What the task asks
Write out the data below exactly, from its first line to the line containing "0.001: 277 -> 320", that line included.

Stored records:
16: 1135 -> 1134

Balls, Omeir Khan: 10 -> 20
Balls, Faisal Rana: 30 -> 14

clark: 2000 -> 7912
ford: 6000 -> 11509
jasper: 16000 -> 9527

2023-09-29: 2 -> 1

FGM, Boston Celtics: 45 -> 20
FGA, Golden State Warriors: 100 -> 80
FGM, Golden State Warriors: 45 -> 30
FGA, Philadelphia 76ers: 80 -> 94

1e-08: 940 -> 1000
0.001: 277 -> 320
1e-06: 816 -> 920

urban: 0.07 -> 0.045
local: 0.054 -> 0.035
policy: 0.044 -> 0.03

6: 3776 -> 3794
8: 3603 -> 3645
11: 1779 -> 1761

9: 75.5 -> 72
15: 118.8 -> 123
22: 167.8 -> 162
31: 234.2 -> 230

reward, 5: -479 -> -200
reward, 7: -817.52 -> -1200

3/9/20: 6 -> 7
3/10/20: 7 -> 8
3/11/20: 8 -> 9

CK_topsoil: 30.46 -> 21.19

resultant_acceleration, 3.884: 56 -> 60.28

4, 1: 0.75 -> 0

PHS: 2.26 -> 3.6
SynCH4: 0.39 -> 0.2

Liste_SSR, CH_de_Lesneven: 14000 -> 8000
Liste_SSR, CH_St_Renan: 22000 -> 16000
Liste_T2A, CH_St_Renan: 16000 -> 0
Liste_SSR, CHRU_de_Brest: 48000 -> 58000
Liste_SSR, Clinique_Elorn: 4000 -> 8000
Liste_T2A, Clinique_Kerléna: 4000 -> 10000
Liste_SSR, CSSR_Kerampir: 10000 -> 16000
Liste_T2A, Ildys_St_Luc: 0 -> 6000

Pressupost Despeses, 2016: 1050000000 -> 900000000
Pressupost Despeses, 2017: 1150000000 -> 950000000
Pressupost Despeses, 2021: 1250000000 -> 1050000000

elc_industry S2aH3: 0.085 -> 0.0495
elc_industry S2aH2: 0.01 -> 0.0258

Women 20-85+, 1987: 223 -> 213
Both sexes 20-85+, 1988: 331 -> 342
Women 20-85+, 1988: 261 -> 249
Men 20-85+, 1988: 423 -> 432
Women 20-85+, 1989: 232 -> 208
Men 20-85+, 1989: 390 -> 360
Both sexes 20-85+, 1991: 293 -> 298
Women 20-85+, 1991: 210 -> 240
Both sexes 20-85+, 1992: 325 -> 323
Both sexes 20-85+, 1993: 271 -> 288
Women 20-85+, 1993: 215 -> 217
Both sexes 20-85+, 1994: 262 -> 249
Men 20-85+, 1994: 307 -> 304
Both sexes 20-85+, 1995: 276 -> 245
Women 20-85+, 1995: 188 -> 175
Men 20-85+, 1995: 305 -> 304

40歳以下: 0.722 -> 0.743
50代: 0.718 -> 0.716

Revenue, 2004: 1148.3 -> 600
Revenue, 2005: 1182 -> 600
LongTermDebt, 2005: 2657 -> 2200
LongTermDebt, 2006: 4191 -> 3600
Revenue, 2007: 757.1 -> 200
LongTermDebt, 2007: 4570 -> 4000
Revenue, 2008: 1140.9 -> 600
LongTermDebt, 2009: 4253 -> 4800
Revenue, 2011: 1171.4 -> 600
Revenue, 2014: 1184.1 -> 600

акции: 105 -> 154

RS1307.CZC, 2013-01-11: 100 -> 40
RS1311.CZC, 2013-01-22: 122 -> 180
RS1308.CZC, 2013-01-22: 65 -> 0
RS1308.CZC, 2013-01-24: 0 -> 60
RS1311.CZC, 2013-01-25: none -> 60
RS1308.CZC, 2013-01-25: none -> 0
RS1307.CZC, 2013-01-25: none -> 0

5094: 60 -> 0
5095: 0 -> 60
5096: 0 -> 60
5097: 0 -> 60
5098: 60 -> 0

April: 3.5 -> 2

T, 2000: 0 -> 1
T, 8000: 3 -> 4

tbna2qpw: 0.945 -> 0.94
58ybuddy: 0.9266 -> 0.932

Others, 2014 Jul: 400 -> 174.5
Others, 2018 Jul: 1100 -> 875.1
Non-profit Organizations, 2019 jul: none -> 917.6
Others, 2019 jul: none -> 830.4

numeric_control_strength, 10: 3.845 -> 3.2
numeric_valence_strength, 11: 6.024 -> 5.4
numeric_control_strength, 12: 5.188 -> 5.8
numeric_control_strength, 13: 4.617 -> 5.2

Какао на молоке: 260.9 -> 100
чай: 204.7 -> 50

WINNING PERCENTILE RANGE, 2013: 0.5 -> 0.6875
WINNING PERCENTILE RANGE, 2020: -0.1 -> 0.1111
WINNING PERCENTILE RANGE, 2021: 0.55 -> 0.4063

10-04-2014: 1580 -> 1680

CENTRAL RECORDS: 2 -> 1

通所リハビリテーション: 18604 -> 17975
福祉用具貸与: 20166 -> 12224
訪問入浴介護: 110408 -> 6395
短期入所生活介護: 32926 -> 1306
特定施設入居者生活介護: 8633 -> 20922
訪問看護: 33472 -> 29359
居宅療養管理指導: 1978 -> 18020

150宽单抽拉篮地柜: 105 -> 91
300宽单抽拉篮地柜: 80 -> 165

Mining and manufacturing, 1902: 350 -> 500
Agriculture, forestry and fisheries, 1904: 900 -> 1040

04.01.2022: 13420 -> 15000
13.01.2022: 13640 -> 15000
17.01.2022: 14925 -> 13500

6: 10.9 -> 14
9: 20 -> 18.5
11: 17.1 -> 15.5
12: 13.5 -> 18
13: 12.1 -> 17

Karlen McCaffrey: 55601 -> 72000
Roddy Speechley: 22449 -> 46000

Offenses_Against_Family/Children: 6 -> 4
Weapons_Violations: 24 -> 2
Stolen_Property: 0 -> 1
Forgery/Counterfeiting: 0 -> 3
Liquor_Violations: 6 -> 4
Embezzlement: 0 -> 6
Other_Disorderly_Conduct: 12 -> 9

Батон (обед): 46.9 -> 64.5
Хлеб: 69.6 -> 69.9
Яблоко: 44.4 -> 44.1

Answer area
16: 1135 -> 1134

Balls, Omeir Khan: 10 -> 20
Balls, Faisal Rana: 30 -> 14

clark: 2000 -> 7912
ford: 6000 -> 11509
jasper: 16000 -> 9527

2023-09-29: 2 -> 1

FGM, Boston Celtics: 45 -> 20
FGA, Golden State Warriors: 100 -> 80
FGM, Golden State Warriors: 45 -> 30
FGA, Philadelphia 76ers: 80 -> 94

1e-08: 940 -> 1000
0.001: 277 -> 320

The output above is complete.